Toby Jones said to me on set, he said, “I can't believe you're doing that. I've done it myself. It's the worst thing in the world,” and it's– I mean, look, First World problems, but it's just very uncomfortable and itchy, and there's just something about having something in the front-middle of your face that really puts you in a bad mood.

So, I can't believe that in the years between Eddie the Eagle and Tetris, which was probably about five or six years in terms of production dates, that I forgot how uncomfortable it is and deigned to wear one for an entire shoot. You know, I cannot forget the discomfort ever again because it was pretty horrendous, but it's a strong look, and it's how Henk looked and I wanted to create his look, and, you know, I had to have a little bit of help above and beyond what nature gave me, you know?

Taron Egerton as Henk Rogers in Tetris
Image via Apple TV+

I'm glad you wore it because it does, it makes you look the character, you know? And what's funny is, you say all this now, but down the road, someone's going to offer you a role where you have to wear facial hair again, and you're going to say, “Yeah, I'll do that.”

EGERTON: The thing is, it's sort of fine all around here, under here [gestures to face], but it's just there, it's quite weak. But unfortunately, sometimes that's the bit you need and that was the case with Henk, you know?

Completely. I found it was so interesting that you filmed this movie in Scotland in, I believe, Aberdeen, which had the architecture for Russia. I don't think they've made movies in these places. So, what was it like filming where people are not used to watching a movie like this?

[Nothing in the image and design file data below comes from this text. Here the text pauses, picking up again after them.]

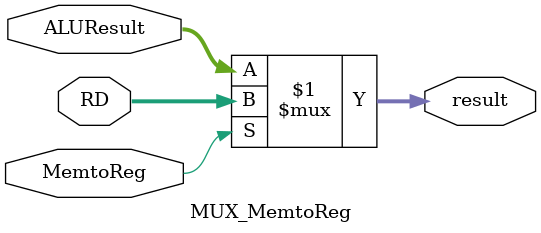
<source format=sv>
module MUX_MemtoReg(
input logic MemtoReg,
input logic[31:0] ALUResult, RD,
output logic[31:0] result);

assign result = MemtoReg ? RD : ALUResult;

endmodule

</source>
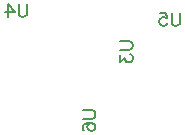
<source format=gbo>
G04 Layer: BottomSilkscreenLayer*
G04 EasyEDA v6.5.40, 2024-06-15 17:03:23*
G04 e63031535b224d068feaf967c7116de5,10*
G04 Gerber Generator version 0.2*
G04 Scale: 100 percent, Rotated: No, Reflected: No *
G04 Dimensions in millimeters *
G04 leading zeros omitted , absolute positions ,4 integer and 5 decimal *
%FSLAX45Y45*%
%MOMM*%

%ADD10C,0.1524*%

%LPD*%
D10*
X6298184Y6096000D02*
G01*
X6376161Y6096000D01*
X6391656Y6090920D01*
X6402070Y6080505D01*
X6407150Y6064757D01*
X6407150Y6054344D01*
X6402070Y6038850D01*
X6391656Y6028436D01*
X6376161Y6023355D01*
X6298184Y6023355D01*
X6298184Y5978652D02*
G01*
X6298184Y5921502D01*
X6339840Y5952489D01*
X6339840Y5936995D01*
X6344920Y5926581D01*
X6350000Y5921502D01*
X6365747Y5916168D01*
X6376161Y5916168D01*
X6391656Y5921502D01*
X6402070Y5931915D01*
X6407150Y5947410D01*
X6407150Y5962904D01*
X6402070Y5978652D01*
X6396990Y5983731D01*
X6386575Y5989065D01*
X5511800Y6414515D02*
G01*
X5511800Y6336537D01*
X5506720Y6321044D01*
X5496306Y6310629D01*
X5480558Y6305550D01*
X5470143Y6305550D01*
X5454650Y6310629D01*
X5444236Y6321044D01*
X5439156Y6336537D01*
X5439156Y6414515D01*
X5352795Y6414515D02*
G01*
X5404865Y6341871D01*
X5326888Y6341871D01*
X5352795Y6414515D02*
G01*
X5352795Y6305550D01*
X6807200Y6338315D02*
G01*
X6807200Y6260337D01*
X6802120Y6244844D01*
X6791706Y6234429D01*
X6775958Y6229350D01*
X6765543Y6229350D01*
X6750050Y6234429D01*
X6739636Y6244844D01*
X6734556Y6260337D01*
X6734556Y6338315D01*
X6637781Y6338315D02*
G01*
X6689852Y6338315D01*
X6694931Y6291579D01*
X6689852Y6296660D01*
X6674104Y6301994D01*
X6658609Y6301994D01*
X6643115Y6296660D01*
X6632702Y6286500D01*
X6627368Y6270752D01*
X6627368Y6260337D01*
X6632702Y6244844D01*
X6643115Y6234429D01*
X6658609Y6229350D01*
X6674104Y6229350D01*
X6689852Y6234429D01*
X6694931Y6239510D01*
X6700265Y6249923D01*
X5980684Y5511800D02*
G01*
X6058661Y5511800D01*
X6074156Y5506720D01*
X6084570Y5496305D01*
X6089650Y5480557D01*
X6089650Y5470144D01*
X6084570Y5454650D01*
X6074156Y5444236D01*
X6058661Y5439155D01*
X5980684Y5439155D01*
X5996177Y5342381D02*
G01*
X5985763Y5347715D01*
X5980684Y5363210D01*
X5980684Y5373623D01*
X5985763Y5389118D01*
X6001511Y5399531D01*
X6027420Y5404865D01*
X6053327Y5404865D01*
X6074156Y5399531D01*
X6084570Y5389118D01*
X6089650Y5373623D01*
X6089650Y5368289D01*
X6084570Y5352795D01*
X6074156Y5342381D01*
X6058661Y5337302D01*
X6053327Y5337302D01*
X6037834Y5342381D01*
X6027420Y5352795D01*
X6022340Y5368289D01*
X6022340Y5373623D01*
X6027420Y5389118D01*
X6037834Y5399531D01*
X6053327Y5404865D01*
M02*

</source>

EGERTON: Well, Aberdeen, I think is somewhere that– I mean, I don't know what's been filmed there in the past, but it certainly didn't feel like it was a common occurrence, and people were very excited we were there. Jon, the director, was also from Aberdeen, so that added a certain sort of sense of fun to the proceedings.

To be honest, you know, this was at the end of 2020, I'd been sat in my apartment between the months of March and August, September, so it was just very, very exhilarating and exciting to be back making a movie. And yeah, it was great being in Scotland. It's a terrific, terrific place with amazing people, and even in the midst of the COVID lockdown, I just had an incredible time in both Glasgow and Aberdeen, just wandering around and getting familiar with those towns.

Matthew told me that he is hard at work on a number of things, but Kingsman is a part of it. Have you spoken to him about another one?

EGERTON: Yeah, I mean, I don't know what I should say really.

Taron Egerton, Colin Firth, and Pedro Pascal in Kingsman The Golden Circle
Image Via 20th Century Fox

Be careful with what you say, but tell me what you can.

EGERTON: Yeah, I mean, I have an idea for Kingsman. I have my own idea that I would like to pitch to Matthew, and I think that will be happening soon but he has the wheels in motion on a big idea of his own. So who knows, you know? Who knows where it will land? But he has every intention of making it, and I have every intention of playing Eggsy one more time. That was always what I thought I was committed to doing. It's the role that made my name, so I suppose, in a way, I just want it to be absolutely right if we do it again, and I want the story to do justice to the part that really changed my life. I want it to be a fitting ending.

And I would, obviously, really hope that Colin [Firth] would come back for at least a part of it, and who knows? We'll have to see, but we are planning to talk about it, actually, the next time we see one another, so who knows? Watch this space. But, you know, he's certainly not backing off the idea.

Tetris is now streaming on Apple TV+.